* Extrait du document
- - -
# Swat



## pupa (25 Juin 2005)

bonjour,

est-ce que quelqu'un sait comment activer le service SWAT
j'ai essayé avec les infos donnés sur labo mac
http://www.labo-apple.com/fr/articles/os+x/rmacosx103-210/

ainsi que sur project omega
http://www.projectomega.org/article.php?lg=fr&php=oreilly_samba1&p=3

mais rien n'y fait, impossible de me loguer en root.
j'ai redémarrer pour être sur que tt soit bien pris en comptes, nada, ça ne marche tjrs pas

au fait je suis sur OSX 10.4.1


----------



## Winz (17 Juillet 2005)

J'ai eu le meme probleme, sous Tiger également.
J'ai suivi les 2 tutoriaux, mais au final j'ai configurer xinietd.d/swat comme ceci:

service swat
{
   port            = 901
   disable         = no
   only_from       = 127.0.0.1
   socket_type     = stream
   wait            = no
   user            = root
   server          = /usr/sbin/swat
   server_args     = -a s /private/etc/smb.conf
   log_on_failure  += USERID
   groups          = yes
   flags           = REUSE
}

Il y a juste la ligne avec "server_args" qui est différente par rapport aux tutoriaux proposés.
Le -a sert à désactiver l'authentification d'après la documentation de SWAT (avec la commande "man swat"). 
Ca marche mais ce n'est pas vraiment sécurisé comme service. Mais une fois qu'on a accès à SWAT, je pense que c'est bon.


----------



## rizoto (17 Avril 2006)

Winz a dit:
			
		

> Il y a juste la ligne avec "server_args" qui est différente par rapport aux tutoriaux proposés.
> Le -a sert à désactiver l'authentification d'après la documentation de SWAT (avec la commande "man swat").
> Ca marche mais ce n'est pas vraiment sécurisé comme service. Mais une fois qu'on a accès à SWAT, je pense que c'est bon.



Quels sont les risques de sécurité du à cette modification.


----------



## bompi (19 Avril 2006)

Ce n'est pas sécurisé car tout circule en clair et en plus l'authentification est désactivée (l'option -a)
Mais en limitant à ton poste (*only_from       = 127.0.0.1*) c'est déjà moins grave. Cela dit, toute personne travaillant sur ton poste devrait pouvoir accéder à SWAT, du coup.
- - -
* Informations fournies
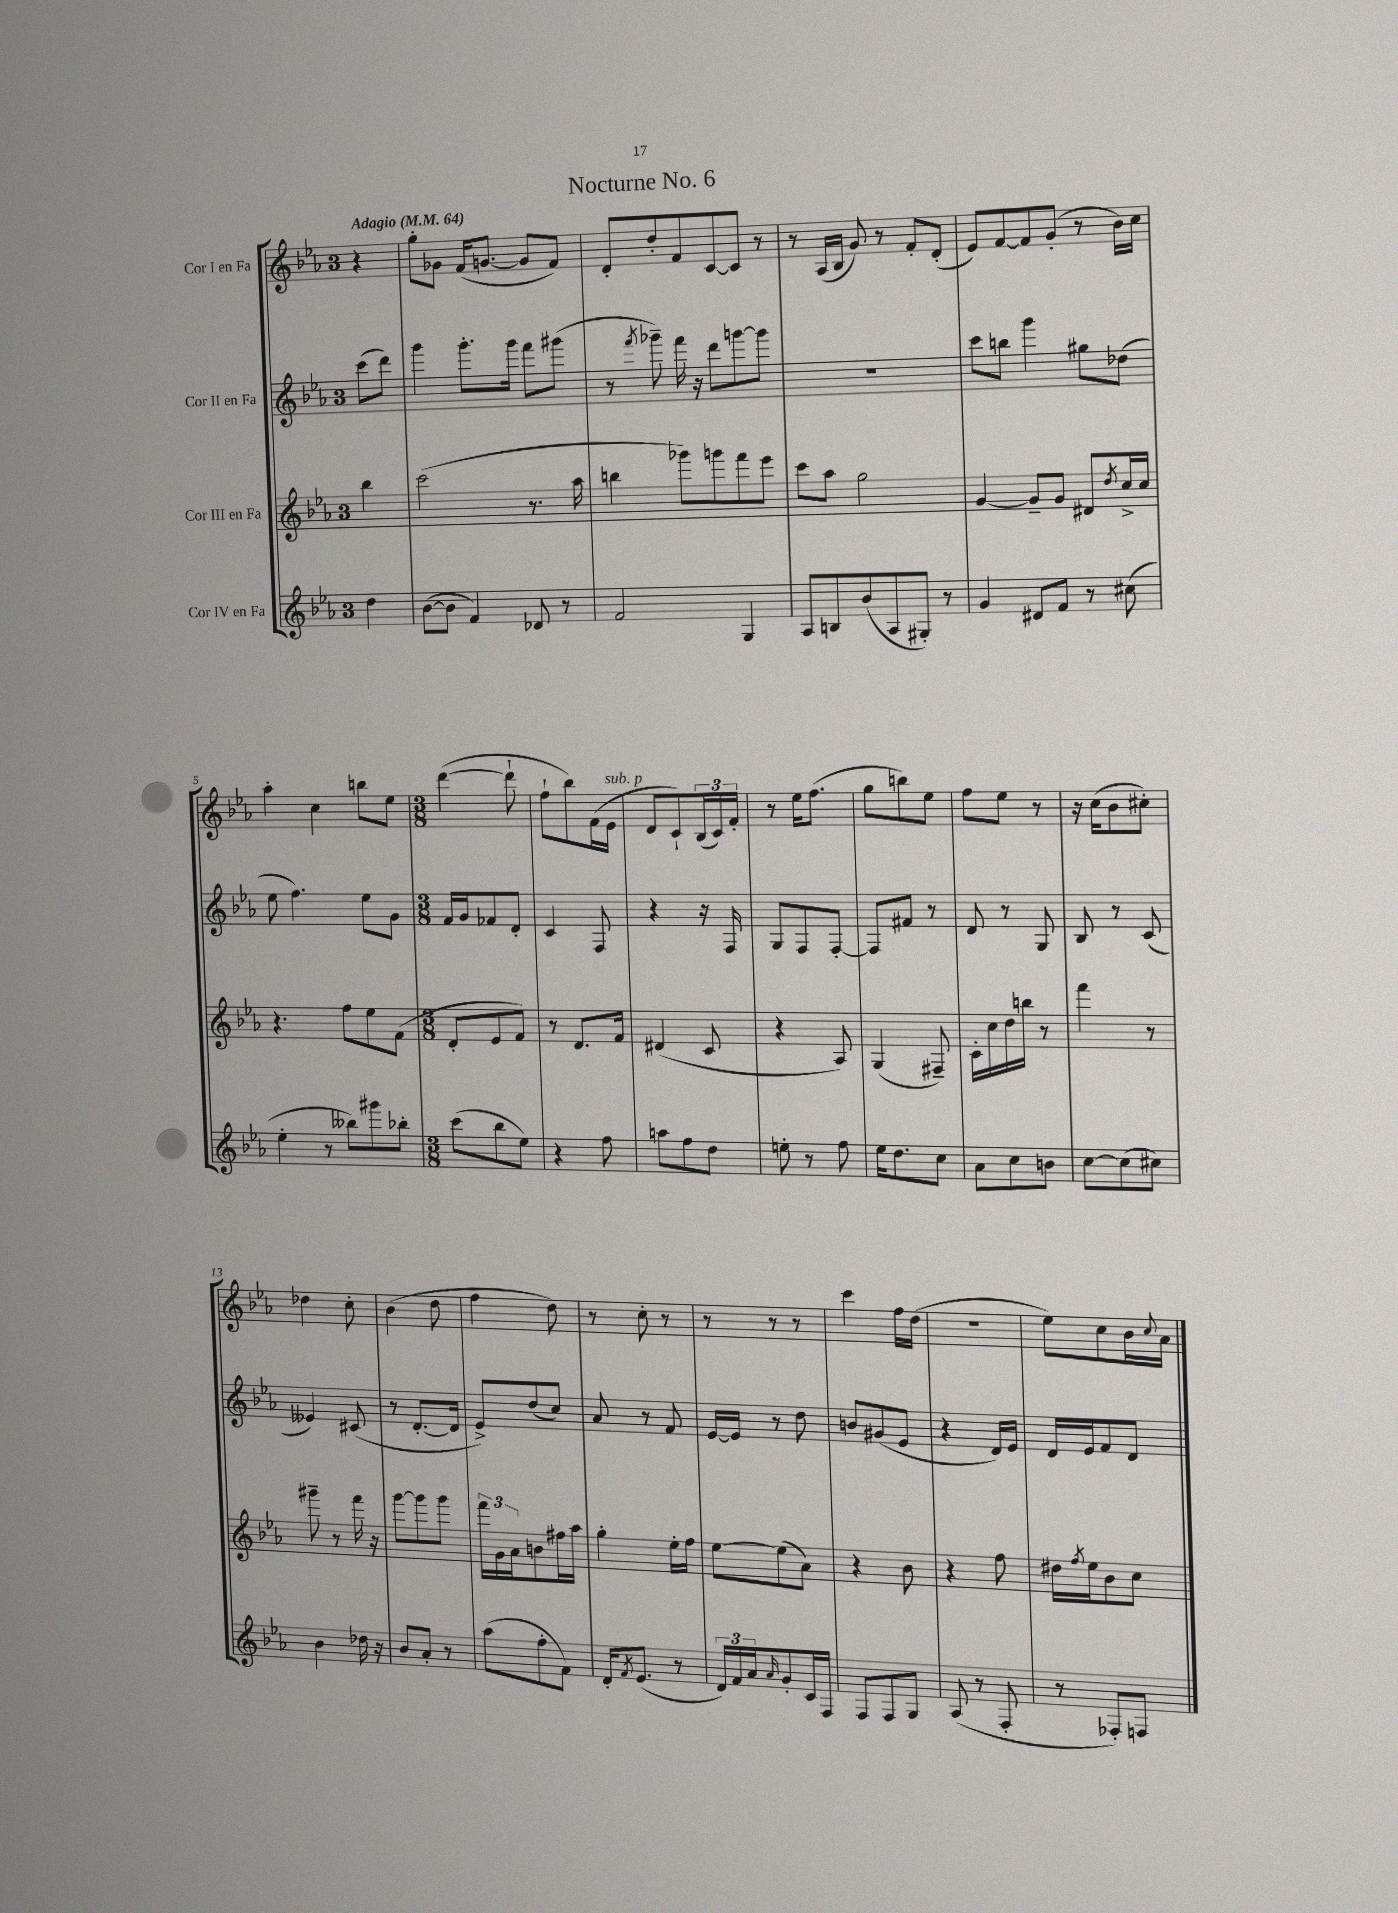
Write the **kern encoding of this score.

**kern	**kern	**kern	**kern
*staff4	*staff3	*staff2	*staff1
*clefG2	*clefG2	*clefG2	*clefG2
*k[b-e-a-]	*k[b-e-a-]	*k[b-e-a-]	*k[b-e-a-]
*M3/4	*M3/4	*M3/4	*M3/4
*MM64	*MM64	*MM64	*MM64
4dd	4bb-	(8ccc	4r
.	.	8ddd)	.
=	=	=	=
([8b-	(2ccc	4ggg	8gg'
8b-]	.	.	8g-
4f)	.	8.ggg'	(16f
.	.	.	[8.g
.	.	16ggg	.
8d-	8.r	8fff	8g]
8r	.	(8ggg#	8f)
.	16aa-	.	.
=	=	=	=
2f	4bb	8r	8d'
.	.	8qfff	.
.	.	8ggg-~)	8dd'
.	8ggg-)	16fff	8f
.	.	16r	.
.	8ggg	8ddd	[8c
4G	8fff	[8ggg	8c]
.	8eee-	8ggg]	8r
=	=	=	=
8A-	8ccc	2.r	8r
8B	8aa-	.	(16A-
.	.	.	16B-
(8b-	2gg	.	8g)
8A-	.	.	8r
8G#')	.	.	8f'
8r	.	.	(8d'
=	=	=	=
4g	[4g	8ccc	8e-)
.	.	8bb	[8f
8d#	8g~]	4ggg	8f]
8f	8g	.	(8g'
8r	8d#	8gg#	8r
.	8qdd	.	.
(8cc#	16cc^	(8dd-	16b-)
.	16cc	.	16cc
=	=	=	=
4ee-'	4.r	8ee-	4aa-'
.	.	4.ff)	.
8r	.	.	4cc
8bb--)	8ff	.	.
8ggg#	8ee-	8ee-	8bb
8bb-'	(8f	8g	8ee-
=	=	=	=
*M3/8	*M3/8	*M3/8	*M3/8
(8ccc	8d'	16f	([4ddd
.	.	16g	.
8bb-	8e-	8f-	.
8ee-)	8f)	8d'	8ddd`]
=	=	=	=
4r	8r	4c	8ff`
.	8.d	.	8bb-)
8ff	.	8F	(16f
.	16f	.	16e-
=	=	=	=
8aa	(4d#	4r	8d
8ff	.	.	8c`)
8dd	8c	16r	(24B-
.	.	.	24c)
.	.	16F	.
.	.	.	24f'
=	=	=	=
8ee'	4r	8G	8r
8r	.	8F	16ee-
.	.	.	(8.ff
8ff	8A-)	[8F'	.
=	=	=	=
16ee-	(4G	8F]	8gg
8.dd	.	.	.
.	.	8f#	8bb)
8cc	8F#~)	8r	8ee-
=	=	=	=
8a-	16c'	8d	8ff
.	16cc	.	.
8cc	16dd	8r	8ee-
.	16bb	.	.
8b	8r	8G	8r
=	=	=	=
[8cc	4fff	8B-	16r
.	.	.	(16cc
(8cc]	.	8r	8b-
8cc#)	8r	(8c	8cc#')
=	=	=	=
4b-	8ggg#~	4e--)	4dd-
.	8r	.	.
16dd-	16fff	(8c#	8cc'
16r	16r	.	.
=	=	=	=
8b-	[8ggg	8r	(4b-
8a-'	8ggg]	[8.d'	.
8r	8ggg	.	8dd
.	.	16d]	.
=	=	=	=
(8aa-	24fff	8e-^)	4ff
.	24g	.	.
.	24a-	.	.
8ff'	8b	(8dd	.
8f)	16ff#	8cc)	8dd)
.	16aa-	.	.
=	=	=	=
16d'	4gg'	8a-	8r
8qf	.	.	.
(8.e-	.	.	.
.	.	8r	8cc'
8r	16ee-'	8f	8r
.	16ff	.	.
=	=	=	=
24d)	[8ee-	[16e-	8r
24f	.	.	.
.	.	16e-]	.
24a-	.	.	.
16qqa-	.	.	.
8g'	(8ee-]	8r	8r
16c	8a-)	8dd	8r
16F	.	.	.
=	=	=	=
8F	4r	8b	4ccc
8F	.	(8g#	.
8G	8b-	8e-	16ff
.	.	.	(16dd
=	=	=	=
(8A-	4r	4r	4.r
8r	.	.	.
8F'	8ff	16d)	.
.	.	16e-	.
=	=	=	=
8r	16dd#	16d	8ee-)
.	8qff	.	.
.	16ee-	16e-	.
8F-')	8b-	8f	8cc
8F	8cc	8d	16b-
.	.	.	8qqcc
.	.	.	16a-
==	==	==	==
*-	*-	*-	*-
- - -
* Actions à mener
a. Recopiez mot pour mot le passage de la discussion sur SWAT qui commence aux mots « Mais en limitant » et s'arrête après les mots « SWAT, du coup. ».
b. Rédigez la suite de la discussion sur SWAT, en reprenant juste après sa dernière phrase.
Le matériel ci-dessus provient d'une autre source que la discussion sur SWAT.

* Réponses ci-dessous
a.
Mais en limitant à ton poste (*only_from       = 127.0.0.1*) c'est déjà moins grave. Cela dit, toute personne travaillant sur ton poste devrait pouvoir accéder à SWAT, du coup.

b.
Il faut aussi (pour bien faire et au cas où), bloquer en entrée le port 901 sur le pare-feu, si ce n'est déjà fait.


----------



## rizoto (3 Mai 2006)

Bon en Fait SWAT, c'est nul. c'est beaucoup plus simpe de configurer son smb.conf à la main. Au moins on est sur de ce que l'on fait.

Comment faire pour désactiver l'accès à swat par localhost ?
Comment fait on pour re sécuriser le tout?


----------



## bompi (4 Mai 2006)

Supprimer le fichier créé dans xinetd.d/swat devrait suffire (ça, c'est pour Panther).
Ou, pour Tiger, désactiver avec 'launchctl' le service swat puis supprimer (ou mettre de côté) le fichier '/System/Library/LaunchDaemons/swat.plist'.


----------



## rizoto (4 Mai 2006)

merci pour ta réponse rapide, je suis sous tiger

coçmment désactiver les service swat avec launchctl ?


pour le moment j'ai supprimé le fichier "swat" de /etc/xinetd.d/ et j'ai reconfiguré le fichier services en suppirmant la ligne créee pour le port 901.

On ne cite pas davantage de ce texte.